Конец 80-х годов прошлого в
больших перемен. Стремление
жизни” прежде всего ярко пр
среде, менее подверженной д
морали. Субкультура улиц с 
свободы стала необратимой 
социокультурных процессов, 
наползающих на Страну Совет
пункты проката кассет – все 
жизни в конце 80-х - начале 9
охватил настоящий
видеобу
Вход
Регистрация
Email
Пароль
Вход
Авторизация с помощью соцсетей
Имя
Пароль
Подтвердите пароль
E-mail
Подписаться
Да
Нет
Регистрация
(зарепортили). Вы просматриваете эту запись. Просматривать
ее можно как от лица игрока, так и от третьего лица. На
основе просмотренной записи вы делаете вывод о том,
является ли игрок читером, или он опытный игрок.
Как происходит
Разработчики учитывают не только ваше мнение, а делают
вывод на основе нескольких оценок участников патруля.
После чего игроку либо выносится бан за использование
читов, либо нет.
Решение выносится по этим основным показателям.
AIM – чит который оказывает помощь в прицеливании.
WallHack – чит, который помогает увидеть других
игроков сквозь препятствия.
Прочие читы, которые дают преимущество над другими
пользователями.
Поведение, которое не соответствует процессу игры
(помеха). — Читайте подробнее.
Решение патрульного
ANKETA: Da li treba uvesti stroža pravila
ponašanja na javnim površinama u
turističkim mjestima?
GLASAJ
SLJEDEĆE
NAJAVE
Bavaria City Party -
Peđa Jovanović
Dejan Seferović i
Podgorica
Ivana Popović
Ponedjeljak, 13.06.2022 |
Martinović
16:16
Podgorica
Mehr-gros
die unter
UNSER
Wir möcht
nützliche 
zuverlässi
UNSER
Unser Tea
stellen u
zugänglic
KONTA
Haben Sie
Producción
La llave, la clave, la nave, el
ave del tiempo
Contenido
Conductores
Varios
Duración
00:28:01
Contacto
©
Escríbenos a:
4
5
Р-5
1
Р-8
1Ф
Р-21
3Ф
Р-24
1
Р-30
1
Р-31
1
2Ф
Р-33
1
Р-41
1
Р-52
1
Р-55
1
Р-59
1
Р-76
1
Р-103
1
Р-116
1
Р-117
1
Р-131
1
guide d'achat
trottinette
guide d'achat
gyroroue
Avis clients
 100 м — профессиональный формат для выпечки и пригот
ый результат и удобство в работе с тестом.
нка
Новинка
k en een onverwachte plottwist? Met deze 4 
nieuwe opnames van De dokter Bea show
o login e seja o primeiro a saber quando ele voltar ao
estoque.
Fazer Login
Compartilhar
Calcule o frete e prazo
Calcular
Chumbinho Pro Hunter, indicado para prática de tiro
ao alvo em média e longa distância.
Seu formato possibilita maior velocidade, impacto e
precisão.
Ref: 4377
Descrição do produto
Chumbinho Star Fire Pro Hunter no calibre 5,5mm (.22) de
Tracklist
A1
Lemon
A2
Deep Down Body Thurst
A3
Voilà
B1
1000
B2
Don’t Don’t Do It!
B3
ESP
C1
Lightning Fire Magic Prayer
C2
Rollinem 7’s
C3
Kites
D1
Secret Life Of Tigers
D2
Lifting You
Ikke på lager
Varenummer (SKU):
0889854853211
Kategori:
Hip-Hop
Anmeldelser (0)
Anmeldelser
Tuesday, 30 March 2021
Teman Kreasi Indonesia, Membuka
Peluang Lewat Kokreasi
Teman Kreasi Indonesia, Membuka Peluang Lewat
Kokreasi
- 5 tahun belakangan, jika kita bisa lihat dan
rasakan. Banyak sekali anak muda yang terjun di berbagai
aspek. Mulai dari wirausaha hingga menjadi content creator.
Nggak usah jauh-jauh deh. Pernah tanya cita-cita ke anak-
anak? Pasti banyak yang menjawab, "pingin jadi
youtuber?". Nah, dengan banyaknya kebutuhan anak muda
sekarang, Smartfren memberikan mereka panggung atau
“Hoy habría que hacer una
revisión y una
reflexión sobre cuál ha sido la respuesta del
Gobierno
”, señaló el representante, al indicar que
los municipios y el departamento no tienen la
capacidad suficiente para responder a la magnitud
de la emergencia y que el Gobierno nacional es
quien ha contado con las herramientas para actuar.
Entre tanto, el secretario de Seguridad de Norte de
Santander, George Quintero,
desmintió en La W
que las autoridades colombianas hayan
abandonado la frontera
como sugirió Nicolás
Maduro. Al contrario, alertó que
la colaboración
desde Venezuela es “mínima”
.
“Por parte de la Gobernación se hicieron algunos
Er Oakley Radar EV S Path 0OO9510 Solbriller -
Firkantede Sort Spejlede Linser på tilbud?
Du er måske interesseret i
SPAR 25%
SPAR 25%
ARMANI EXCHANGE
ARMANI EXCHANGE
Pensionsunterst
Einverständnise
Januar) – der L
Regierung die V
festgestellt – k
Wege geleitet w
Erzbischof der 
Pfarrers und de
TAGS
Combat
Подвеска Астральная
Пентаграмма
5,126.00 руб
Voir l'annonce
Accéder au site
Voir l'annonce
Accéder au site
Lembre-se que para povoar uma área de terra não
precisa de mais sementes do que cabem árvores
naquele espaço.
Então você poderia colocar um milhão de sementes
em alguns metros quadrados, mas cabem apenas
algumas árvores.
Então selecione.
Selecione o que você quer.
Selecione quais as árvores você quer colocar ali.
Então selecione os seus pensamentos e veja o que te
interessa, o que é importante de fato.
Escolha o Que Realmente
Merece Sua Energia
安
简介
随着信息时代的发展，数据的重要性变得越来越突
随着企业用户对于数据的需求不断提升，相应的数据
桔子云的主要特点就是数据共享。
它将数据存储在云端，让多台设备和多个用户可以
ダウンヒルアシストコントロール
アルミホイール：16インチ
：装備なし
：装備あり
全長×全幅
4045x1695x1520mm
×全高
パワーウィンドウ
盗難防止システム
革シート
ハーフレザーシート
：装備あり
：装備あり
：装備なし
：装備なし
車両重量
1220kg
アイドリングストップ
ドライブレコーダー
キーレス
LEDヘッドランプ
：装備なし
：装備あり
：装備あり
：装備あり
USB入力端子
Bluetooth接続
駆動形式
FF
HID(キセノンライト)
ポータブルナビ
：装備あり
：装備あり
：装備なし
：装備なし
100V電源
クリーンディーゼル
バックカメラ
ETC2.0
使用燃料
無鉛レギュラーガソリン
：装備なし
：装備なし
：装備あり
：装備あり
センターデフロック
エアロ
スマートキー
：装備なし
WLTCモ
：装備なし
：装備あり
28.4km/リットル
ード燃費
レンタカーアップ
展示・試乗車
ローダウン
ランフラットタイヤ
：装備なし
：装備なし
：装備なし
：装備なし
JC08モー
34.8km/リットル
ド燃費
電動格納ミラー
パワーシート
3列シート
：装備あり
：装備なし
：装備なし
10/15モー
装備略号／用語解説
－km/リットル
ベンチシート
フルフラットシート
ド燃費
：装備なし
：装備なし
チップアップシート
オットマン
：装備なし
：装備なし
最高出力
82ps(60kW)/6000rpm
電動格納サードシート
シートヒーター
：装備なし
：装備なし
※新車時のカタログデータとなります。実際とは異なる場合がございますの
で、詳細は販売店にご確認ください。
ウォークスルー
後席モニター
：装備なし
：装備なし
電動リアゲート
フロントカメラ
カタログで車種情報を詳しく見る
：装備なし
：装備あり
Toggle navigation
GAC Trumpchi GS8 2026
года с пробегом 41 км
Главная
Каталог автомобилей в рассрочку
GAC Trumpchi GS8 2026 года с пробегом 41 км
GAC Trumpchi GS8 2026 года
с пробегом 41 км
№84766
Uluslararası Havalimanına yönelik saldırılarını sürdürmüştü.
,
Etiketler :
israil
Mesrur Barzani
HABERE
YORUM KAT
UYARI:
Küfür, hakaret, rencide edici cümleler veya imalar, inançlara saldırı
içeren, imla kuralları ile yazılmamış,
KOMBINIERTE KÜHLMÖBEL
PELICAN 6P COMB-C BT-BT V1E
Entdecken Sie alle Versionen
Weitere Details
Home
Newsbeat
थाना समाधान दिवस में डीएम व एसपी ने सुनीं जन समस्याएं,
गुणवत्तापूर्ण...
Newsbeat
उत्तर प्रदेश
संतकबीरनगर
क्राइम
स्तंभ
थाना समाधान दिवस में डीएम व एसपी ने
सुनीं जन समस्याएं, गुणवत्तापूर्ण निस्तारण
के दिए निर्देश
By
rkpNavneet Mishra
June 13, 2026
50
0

#### TASK INSTRUCTIONS:
Pull each line holding "muda" out of the listing.

#### EXPECTED OUTPUT:
rasakan. Banyak sekali anak muda yang terjun di berbagai
youtuber?". Nah, dengan banyaknya kebutuhan anak muda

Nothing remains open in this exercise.